As an effort both to learn a little bit about Go and possibly as a production project for work, I took a crack at some log parsing code in Node and Go today.
The basic work required:
- Read lines from a syslog file.
- Parse relevant tags and body.
- Date, host, tag, message
- If the syslog message is JSON, parse it.
- There is no static structure, so a JSON-to-struct mapping won’t work.
Eventually, we may push messages into some other location (Redis or Mongo, most likely).
I know Node decently well and I chose Go as it’s a recent darling. Now, it’s been a while since I’ve done anything resembling system-level programming so I’m sure the code I wrote has a bunch of issues. I’m sure I could make better use of goroutines and I’m also not 100% sure if my use of bytes and strings is as performant as possible.

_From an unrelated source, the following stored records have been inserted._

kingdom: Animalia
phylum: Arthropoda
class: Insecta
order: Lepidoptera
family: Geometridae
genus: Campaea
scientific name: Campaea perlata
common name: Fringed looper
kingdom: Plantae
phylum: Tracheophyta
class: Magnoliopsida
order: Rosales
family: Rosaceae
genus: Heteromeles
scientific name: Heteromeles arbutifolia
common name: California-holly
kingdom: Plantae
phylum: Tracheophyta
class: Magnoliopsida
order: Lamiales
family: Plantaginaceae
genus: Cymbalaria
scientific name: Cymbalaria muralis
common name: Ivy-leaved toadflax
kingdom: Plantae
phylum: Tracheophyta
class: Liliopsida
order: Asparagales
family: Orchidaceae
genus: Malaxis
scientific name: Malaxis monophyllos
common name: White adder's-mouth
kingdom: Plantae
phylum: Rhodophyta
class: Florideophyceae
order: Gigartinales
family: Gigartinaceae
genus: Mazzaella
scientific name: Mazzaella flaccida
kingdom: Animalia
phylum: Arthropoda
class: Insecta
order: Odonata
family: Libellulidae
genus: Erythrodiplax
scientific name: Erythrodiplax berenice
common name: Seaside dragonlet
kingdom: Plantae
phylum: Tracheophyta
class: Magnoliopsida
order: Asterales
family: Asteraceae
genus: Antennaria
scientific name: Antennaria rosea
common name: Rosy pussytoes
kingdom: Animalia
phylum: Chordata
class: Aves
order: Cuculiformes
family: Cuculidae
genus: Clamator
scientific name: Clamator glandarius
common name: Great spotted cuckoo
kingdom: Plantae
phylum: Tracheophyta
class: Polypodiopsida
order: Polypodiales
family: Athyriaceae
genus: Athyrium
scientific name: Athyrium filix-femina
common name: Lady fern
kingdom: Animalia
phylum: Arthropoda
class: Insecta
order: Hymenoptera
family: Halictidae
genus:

I list all these caveats because I was surprised to find the NodeJS version consistently ran in about half the time on a 1GB log.
On the Go side, I ended up using a somewhat hacky set of splits and joins on the lines as the regex library is known to not be mature quite yet.
Based on not reading the entire documentation for the JSON package, I didn’t realize it supported arbitrary document structure. Because of that, I used an external library which may not perform as well.
If there’s anybody out there with a bit more experience, let me know where I went wrong in the Go code!